La crise financière ouverte depuis 2008, en révélant le déphasage de la théorie économique, a relancé l’intérêt pour les travaux d’histoire économique. En effet, alors que les courants dominant la discipline favorisent des recherches toujours plus spécialisées et abstraites sur des modèles théoriques, l’hypothèse de l’efficience des marchés s’est trouvée brutalement bousculée par la contagion des crises1. Au lieu de la stabilité de longue durée promise par les « lois » de l’équilibre général, c’est une série de mauvaises nouvelles qui se sont imposées, entre faillites bancaires, dettes souveraines et cures d’austérité. Devant l’évidence de l’instabilité économique, on se tourne avec un intérêt renouvelé vers l’histoire des faits économiques. Plutôt que de lire notre avenir dans quelques équations mathématiques, repartons des leçons de la longue durée, comme le fait par exemple Thomas Piketty dans son dernier livre qui rend visible le mouvement de progression des inégalités actuellement à l’œuvre et éclaire le débat politique qui doit y répondre2.

▸ **Données enregistrées**:
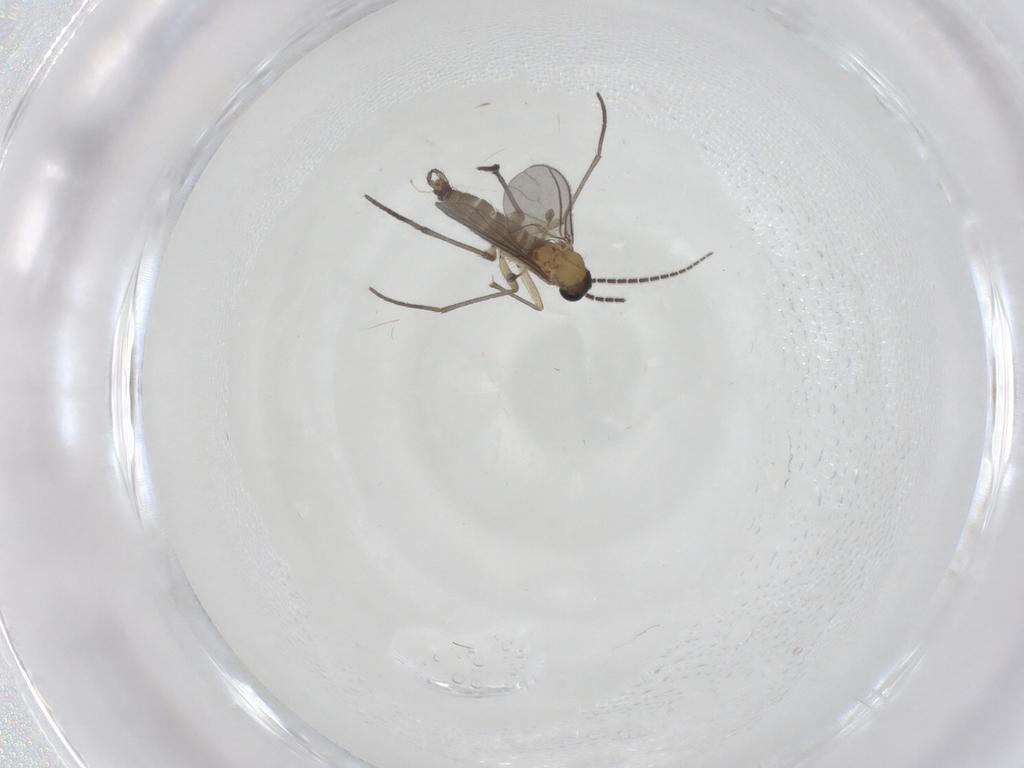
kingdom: Animalia
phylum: Arthropoda
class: Insecta
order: Diptera
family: Sciaridae
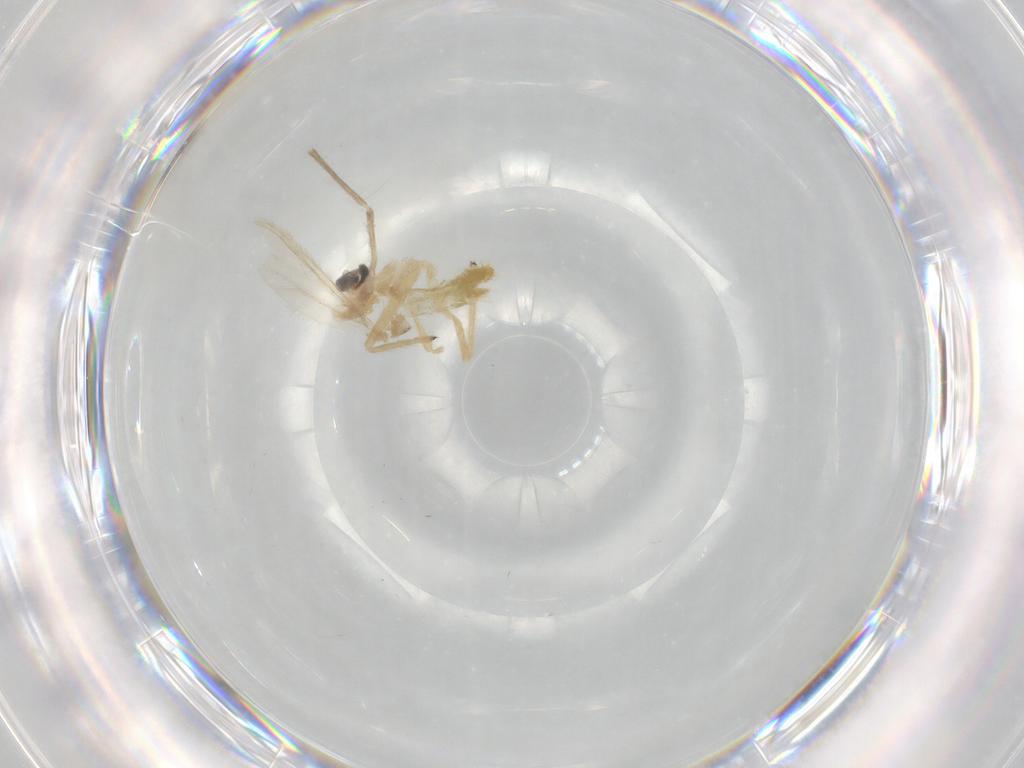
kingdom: Animalia
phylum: Arthropoda
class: Insecta
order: Diptera
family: Chironomidae
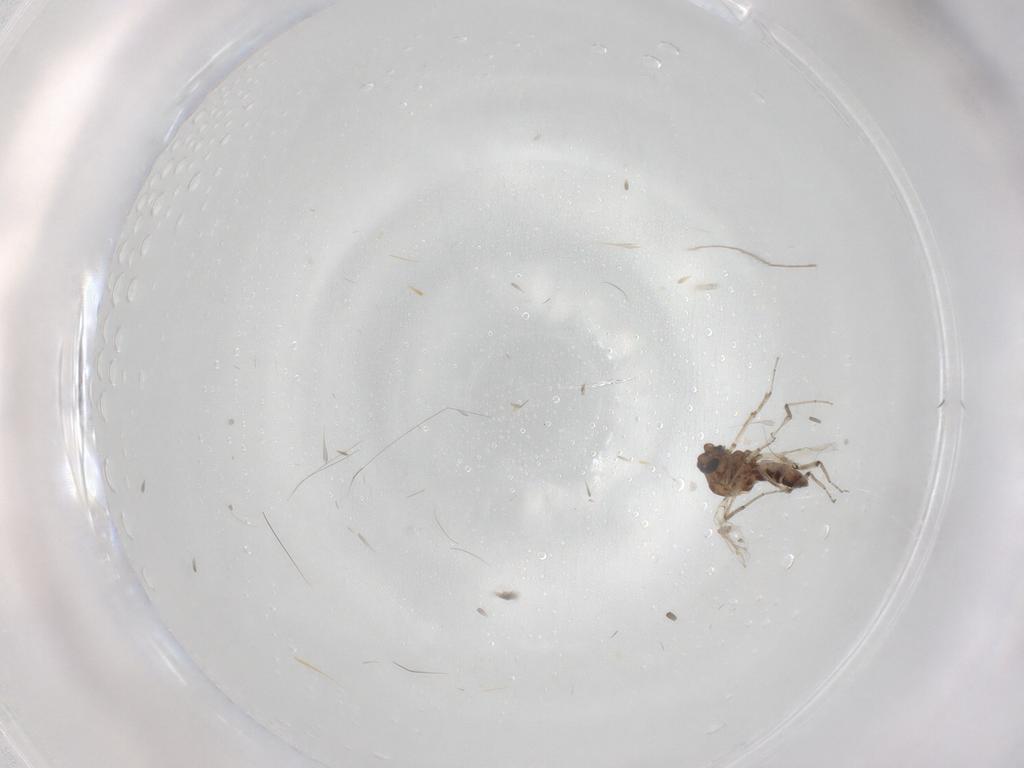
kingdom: Animalia
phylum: Arthropoda
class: Insecta
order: Diptera
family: Ceratopogonidae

▸ **Travail à réaliser**: Pourriez-vous poursuivre le texte sur la crise de 2008 et le regain d'intérêt pour l'histoire économique, en reprenant juste après sa dernière phrase ?

▸ **Résultat obtenu**:
Cet intérêt renouvelé pour l’expérience historique conduit à rompre avec un récit trop uniforme du développement économique qui s’imposait jusqu’à présent. La description linéaire du mouvement de longue durée qui nous a fait entrer dans l’ère industrielle puis dans la phase actuelle de la mondialisation s’est imposée massivement, au risque de faire passer la situation de l’Occident pour le seul avenir imaginable des autres régions du monde. À l’heure actuelle, l’Europe n’est plus le centre du développement économique mondial et perd, en outre, le monopole de l’investigation historique sur les sources de sa puissance. En ce sens, le basculement des puissances, longtemps annoncé, est aussi un renversement du regard, ou un croisement des regards3, qui ouvre de nouvelles interprétations du passé. Ce qui peut signifier, de manière positive, au-delà des conflits postcoloniaux4, une redécouverte de potentialités enfouies de la référence européenne, comme l’écrit Arjun Appadurai :

L’Europe découvre des richesses passées jusque-là sous silence dans ses propres généalogies multiples5.

Simultanément, la remise en cause du récit classique de la mondialisation est aussi une opportunité de voir autrement les fondamentaux de l’Europe et de ressaisir ses atouts dans une phase de la mondialisation dont elle ne maîtrise plus la dynamique d’ensemble.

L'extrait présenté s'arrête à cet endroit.